Blueberry Cardamom Corn Muffins
- 1 cup all purpose flour
- 1 cup masa harina instant corn masa flour
- 1 teaspoon baking powder
- 1 teaspoon baking soda
- 1 teaspoon McCormick Gourmet Ground Cardamom
- ½ teaspoon McCormick Gourmet Sicilian Sea Salt
- ¼ cup butter softened
- ½ cup sugar
- 1 egg
- 1 ½ cups buttermilk
- 1 cup fresh blueberries frozen can be used and they do not need to be defrosted
- Preheat oven to 400 degrees F. Line a twelve tin muffin pan with cupcake liners.
- In a medium bowl, mix together flour, masa harina, baking powder, baking soda, cardamom and salt. Mix well.
- With an electric mixer, beat the butter and sugar in another bowl until creamy. Beat in the egg until the mixture is smooth.
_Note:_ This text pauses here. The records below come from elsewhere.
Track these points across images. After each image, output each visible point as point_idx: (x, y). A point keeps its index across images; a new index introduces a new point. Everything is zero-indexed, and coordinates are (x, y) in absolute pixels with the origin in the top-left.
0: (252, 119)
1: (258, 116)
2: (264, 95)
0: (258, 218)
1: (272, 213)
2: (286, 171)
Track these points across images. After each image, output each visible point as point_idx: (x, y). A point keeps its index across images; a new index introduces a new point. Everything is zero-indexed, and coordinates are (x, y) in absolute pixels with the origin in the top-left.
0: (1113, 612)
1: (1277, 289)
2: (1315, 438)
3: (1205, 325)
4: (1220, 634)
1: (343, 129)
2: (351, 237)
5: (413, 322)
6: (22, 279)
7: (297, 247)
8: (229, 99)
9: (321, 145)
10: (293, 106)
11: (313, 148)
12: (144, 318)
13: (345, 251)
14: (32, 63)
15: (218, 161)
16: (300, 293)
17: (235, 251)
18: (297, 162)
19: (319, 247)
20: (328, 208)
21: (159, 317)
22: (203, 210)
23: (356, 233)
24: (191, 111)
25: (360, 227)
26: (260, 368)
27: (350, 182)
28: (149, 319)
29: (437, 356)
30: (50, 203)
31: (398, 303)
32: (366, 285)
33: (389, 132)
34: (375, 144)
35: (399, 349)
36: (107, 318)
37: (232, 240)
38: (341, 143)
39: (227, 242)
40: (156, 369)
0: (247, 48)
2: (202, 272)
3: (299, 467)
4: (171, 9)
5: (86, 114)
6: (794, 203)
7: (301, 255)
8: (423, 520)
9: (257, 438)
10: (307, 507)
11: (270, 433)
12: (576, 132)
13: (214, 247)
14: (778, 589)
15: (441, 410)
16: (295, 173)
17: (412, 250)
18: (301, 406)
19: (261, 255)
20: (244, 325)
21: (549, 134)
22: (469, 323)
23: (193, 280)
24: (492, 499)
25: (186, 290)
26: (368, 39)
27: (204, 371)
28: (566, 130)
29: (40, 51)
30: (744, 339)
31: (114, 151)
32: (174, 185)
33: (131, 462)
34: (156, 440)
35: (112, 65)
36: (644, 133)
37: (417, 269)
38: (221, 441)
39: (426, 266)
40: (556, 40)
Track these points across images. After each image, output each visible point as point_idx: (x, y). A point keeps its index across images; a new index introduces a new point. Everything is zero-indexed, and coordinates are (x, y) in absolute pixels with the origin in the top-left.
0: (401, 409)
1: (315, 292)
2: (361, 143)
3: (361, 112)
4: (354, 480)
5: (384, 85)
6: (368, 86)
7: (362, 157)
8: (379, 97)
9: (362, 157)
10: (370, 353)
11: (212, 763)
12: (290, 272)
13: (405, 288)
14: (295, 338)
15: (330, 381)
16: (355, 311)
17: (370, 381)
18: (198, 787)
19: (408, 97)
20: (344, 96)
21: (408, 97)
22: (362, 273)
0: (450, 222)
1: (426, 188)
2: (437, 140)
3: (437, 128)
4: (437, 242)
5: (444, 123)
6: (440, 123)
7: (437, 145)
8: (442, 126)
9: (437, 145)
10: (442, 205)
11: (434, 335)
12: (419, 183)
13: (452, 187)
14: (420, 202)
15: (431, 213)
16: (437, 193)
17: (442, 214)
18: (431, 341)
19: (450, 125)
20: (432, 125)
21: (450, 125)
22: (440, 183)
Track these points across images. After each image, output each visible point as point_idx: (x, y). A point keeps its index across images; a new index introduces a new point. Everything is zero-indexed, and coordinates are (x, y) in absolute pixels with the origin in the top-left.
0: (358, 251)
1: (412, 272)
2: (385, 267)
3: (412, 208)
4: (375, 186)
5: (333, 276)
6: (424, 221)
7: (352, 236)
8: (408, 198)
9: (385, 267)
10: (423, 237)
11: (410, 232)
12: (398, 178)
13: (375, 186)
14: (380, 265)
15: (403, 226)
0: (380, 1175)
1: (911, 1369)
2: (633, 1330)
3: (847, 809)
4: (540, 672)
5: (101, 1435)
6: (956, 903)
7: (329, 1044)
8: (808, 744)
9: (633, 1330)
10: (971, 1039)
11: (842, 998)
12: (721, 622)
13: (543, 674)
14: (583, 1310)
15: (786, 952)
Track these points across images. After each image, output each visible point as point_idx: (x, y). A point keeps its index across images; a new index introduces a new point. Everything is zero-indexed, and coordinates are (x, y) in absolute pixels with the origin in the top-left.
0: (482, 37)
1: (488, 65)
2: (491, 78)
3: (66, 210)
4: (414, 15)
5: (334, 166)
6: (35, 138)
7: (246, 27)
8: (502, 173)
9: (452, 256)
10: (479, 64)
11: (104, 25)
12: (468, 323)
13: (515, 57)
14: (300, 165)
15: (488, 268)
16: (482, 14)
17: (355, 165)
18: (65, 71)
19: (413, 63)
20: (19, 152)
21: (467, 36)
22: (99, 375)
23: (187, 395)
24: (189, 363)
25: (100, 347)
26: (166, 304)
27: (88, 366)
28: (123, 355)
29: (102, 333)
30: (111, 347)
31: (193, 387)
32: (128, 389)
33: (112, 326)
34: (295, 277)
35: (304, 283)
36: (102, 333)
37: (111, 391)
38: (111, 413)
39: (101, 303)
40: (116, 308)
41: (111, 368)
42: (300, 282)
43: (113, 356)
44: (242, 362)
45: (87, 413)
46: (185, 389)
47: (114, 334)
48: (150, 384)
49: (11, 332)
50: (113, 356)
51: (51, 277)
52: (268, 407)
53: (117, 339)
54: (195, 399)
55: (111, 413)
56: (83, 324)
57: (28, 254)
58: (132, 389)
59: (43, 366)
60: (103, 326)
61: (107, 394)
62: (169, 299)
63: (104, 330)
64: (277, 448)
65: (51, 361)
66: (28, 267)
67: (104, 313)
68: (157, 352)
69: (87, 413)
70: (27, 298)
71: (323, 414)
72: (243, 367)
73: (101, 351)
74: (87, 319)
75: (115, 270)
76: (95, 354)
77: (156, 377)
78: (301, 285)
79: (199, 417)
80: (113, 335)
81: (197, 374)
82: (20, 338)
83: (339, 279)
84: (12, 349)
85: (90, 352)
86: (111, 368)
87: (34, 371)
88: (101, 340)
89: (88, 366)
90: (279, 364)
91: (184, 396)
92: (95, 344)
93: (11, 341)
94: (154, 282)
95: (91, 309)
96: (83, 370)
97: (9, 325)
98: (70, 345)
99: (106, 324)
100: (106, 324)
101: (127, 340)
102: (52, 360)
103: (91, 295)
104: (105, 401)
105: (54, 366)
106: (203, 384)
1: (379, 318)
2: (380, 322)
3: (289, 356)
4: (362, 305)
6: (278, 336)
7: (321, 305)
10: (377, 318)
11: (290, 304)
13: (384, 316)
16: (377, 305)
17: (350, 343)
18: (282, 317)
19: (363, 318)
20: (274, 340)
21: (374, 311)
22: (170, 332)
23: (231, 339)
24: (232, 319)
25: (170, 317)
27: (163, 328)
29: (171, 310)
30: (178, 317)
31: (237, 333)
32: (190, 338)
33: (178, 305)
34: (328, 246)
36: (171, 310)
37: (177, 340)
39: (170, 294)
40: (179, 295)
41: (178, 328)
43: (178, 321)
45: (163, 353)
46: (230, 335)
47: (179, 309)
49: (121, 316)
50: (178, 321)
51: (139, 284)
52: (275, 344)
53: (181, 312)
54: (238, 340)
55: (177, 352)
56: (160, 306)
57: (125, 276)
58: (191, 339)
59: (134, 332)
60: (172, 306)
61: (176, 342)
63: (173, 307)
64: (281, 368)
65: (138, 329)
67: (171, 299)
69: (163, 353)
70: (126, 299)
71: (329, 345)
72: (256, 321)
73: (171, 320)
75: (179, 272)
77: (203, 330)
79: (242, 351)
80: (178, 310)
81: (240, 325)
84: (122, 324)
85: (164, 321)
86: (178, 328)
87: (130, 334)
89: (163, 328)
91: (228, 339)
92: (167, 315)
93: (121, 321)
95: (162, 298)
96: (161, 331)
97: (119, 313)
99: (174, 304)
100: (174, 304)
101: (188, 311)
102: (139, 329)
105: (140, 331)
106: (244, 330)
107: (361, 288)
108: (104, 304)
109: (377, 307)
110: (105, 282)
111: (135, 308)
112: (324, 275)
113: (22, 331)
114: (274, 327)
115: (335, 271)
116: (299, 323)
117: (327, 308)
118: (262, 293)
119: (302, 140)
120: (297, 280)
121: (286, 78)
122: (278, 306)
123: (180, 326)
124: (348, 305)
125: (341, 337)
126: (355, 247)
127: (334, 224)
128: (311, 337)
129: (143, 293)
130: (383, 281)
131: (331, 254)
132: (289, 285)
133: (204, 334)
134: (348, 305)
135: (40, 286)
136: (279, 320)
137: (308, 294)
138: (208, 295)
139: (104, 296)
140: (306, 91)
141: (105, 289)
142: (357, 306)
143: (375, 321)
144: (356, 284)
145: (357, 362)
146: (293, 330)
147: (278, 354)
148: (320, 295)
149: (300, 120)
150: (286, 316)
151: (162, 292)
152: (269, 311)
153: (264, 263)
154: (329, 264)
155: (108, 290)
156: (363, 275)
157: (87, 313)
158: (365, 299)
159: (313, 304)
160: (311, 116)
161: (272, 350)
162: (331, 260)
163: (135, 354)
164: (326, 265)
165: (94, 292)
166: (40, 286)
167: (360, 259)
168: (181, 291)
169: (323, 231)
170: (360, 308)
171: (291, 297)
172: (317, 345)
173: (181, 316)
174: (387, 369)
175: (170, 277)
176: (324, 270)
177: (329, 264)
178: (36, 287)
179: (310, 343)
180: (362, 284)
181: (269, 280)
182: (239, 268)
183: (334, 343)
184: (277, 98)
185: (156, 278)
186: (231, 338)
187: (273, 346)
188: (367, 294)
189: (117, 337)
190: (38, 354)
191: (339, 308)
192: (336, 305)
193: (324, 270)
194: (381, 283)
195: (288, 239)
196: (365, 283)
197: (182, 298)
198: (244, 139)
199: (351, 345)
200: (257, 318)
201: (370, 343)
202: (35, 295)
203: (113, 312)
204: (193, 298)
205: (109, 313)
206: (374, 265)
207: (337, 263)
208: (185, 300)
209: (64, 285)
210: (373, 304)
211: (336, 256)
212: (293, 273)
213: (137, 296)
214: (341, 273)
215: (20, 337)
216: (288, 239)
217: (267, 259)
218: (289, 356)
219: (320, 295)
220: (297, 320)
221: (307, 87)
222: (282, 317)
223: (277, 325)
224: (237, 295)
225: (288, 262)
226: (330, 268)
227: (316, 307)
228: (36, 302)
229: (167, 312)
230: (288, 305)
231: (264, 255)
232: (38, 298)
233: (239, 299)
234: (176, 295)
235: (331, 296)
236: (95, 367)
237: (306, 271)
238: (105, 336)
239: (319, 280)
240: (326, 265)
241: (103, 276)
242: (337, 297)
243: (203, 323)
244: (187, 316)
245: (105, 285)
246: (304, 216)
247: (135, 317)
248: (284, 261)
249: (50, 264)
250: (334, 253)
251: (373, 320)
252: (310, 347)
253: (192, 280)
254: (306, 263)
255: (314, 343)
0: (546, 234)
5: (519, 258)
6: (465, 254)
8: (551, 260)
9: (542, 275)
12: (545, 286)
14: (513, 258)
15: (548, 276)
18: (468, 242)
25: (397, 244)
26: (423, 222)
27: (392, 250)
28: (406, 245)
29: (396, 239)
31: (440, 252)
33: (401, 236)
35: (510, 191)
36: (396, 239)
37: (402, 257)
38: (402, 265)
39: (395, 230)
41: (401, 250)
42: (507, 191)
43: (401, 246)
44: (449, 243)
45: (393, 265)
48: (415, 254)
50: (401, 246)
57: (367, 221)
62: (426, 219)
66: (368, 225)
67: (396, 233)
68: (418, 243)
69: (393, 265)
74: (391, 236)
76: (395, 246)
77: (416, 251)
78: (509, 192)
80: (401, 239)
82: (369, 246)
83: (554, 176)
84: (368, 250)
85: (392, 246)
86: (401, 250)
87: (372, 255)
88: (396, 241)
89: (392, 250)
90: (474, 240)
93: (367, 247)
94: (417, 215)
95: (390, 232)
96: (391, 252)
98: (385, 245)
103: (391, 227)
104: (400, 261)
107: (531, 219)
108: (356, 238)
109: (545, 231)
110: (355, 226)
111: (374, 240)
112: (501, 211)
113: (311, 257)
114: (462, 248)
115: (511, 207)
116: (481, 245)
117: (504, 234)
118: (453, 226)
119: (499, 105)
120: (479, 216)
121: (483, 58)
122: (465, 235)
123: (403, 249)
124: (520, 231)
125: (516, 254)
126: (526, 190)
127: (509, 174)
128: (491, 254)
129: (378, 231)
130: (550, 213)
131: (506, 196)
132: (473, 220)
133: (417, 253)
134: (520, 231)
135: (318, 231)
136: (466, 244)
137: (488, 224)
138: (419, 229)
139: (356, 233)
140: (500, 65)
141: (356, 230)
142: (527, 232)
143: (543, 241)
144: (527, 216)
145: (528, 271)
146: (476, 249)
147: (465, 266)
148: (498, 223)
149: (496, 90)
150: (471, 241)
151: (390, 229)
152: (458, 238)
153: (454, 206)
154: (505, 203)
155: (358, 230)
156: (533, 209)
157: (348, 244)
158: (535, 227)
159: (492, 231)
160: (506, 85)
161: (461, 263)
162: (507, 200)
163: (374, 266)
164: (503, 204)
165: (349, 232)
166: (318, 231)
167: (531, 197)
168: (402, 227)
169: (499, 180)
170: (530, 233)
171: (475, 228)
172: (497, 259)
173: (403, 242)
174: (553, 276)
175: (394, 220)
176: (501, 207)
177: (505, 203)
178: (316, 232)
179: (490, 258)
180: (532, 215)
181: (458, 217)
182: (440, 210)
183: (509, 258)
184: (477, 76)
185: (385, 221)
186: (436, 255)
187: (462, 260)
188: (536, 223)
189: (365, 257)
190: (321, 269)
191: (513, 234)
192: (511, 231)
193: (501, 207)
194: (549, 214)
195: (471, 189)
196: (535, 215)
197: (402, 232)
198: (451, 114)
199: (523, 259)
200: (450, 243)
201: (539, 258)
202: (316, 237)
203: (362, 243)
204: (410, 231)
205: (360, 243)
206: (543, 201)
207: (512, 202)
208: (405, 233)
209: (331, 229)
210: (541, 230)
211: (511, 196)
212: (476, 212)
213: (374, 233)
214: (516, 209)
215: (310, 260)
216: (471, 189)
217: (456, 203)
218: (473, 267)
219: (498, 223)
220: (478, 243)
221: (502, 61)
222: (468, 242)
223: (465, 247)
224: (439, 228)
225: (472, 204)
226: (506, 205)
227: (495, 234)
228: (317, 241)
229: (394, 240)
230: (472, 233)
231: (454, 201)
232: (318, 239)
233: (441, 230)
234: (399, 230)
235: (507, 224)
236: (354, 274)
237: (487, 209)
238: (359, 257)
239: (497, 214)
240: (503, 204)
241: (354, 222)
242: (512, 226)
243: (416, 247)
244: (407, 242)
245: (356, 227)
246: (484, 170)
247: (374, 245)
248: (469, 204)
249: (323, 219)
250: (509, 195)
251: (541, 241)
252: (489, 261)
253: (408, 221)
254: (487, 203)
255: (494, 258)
Add half of the flour mixture alternating with the buttermilk and the rest of the flour mixture. Mix until just moistened.
- Fold in the blueberries. Fill the 12 muffin cups two-thirds full with batter. Bake at 400 degrees F for 14 to 18 minutes or until a toothpick comes out clean.
- Cool for 5 minutes before removing muffins from pan to a wire rack.
Thanks to McCormick for sponsoring this post. As always, all opinions are mine.